▸ Objectives
1. Using the SEC redaction summary, decide whether each statement agrees with it: (a) the SEC approved the rule amendments in late March; (b) the substantive rules on when confidential information may be omitted from an exhibit were revised; (c) the changes came as part of the FAST Act Modernization and Simplification of Regulation S-K rule amendments. Answer yes or no for each and quote the deciding words.
2. Print the part of the SEC redaction summary that opens with the words containing "Although the confidential" and closes with "may be redacted.".

▸ Text shown
* * * * *

IN BRIEF

  • The SEC has approved rule changes that significantly simplify the process for public companies to redact confidential information from the exhibits required to be filed as part of SEC reports and registration statements.
  • These changes were made as part of the FAST Act Modernization and Simplification of Regulation S-K rule amendments approved by the SEC.
  • Although the process has been made easier, the substantive rules regarding when confidential information may be omitted from an exhibit have not changed.

The SEC has approved rule changes that significantly simplify the process for public companies to redact confidential information from the exhibits required to be filed as part of SEC reports and registration statements. These welcome changes were made as part of the FAST Act Modernization and Simplification of Regulation S-K rule amendments approved by the SEC in late March.

Although the confidential treatment process has been made easier, the substantive rules regarding when confidential information may be omitted from an exhibit have not changed and companies need to continue to exercise appropriate judgment at the time of filing to determine what information may be redacted.

* * * * *

▸ Recorded information
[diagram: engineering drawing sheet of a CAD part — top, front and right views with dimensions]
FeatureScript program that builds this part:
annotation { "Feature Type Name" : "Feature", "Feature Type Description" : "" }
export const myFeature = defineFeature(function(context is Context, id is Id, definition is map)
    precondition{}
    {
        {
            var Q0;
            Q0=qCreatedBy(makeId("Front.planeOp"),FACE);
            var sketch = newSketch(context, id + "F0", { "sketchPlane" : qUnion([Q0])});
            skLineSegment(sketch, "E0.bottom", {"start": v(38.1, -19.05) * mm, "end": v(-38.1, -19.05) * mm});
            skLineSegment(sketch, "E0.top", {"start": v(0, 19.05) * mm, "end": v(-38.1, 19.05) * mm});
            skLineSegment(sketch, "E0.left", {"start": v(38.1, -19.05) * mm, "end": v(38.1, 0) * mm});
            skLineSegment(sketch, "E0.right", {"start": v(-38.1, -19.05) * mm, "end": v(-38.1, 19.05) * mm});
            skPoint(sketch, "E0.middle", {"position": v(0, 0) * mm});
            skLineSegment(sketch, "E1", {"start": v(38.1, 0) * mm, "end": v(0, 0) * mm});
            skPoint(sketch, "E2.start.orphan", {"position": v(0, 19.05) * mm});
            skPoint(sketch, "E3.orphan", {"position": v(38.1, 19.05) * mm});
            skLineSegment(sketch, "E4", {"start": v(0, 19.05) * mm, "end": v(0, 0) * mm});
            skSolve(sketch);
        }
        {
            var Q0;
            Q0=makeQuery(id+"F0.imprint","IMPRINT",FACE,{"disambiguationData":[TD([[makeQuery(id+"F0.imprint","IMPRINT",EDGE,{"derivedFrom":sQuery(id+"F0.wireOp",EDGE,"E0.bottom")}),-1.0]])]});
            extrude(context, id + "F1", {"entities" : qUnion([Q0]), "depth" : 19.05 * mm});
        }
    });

* * * * *

▸ Exercise solutions
1.
(a) Yes: "approved by the SEC in late March"
(b) No: "the substantive rules regarding when confidential information may be omitted from an exhibit have not changed"
(c) Yes: "These changes were made as part of the FAST Act Modernization and Simplification of Regulation S-K rule amendments approved by the SEC"

2.
Although the confidential treatment process has been made easier, the substantive rules regarding when confidential information may be omitted from an exhibit have not changed and companies need to continue to exercise appropriate judgment at the time of filing to determine what information may be redacted.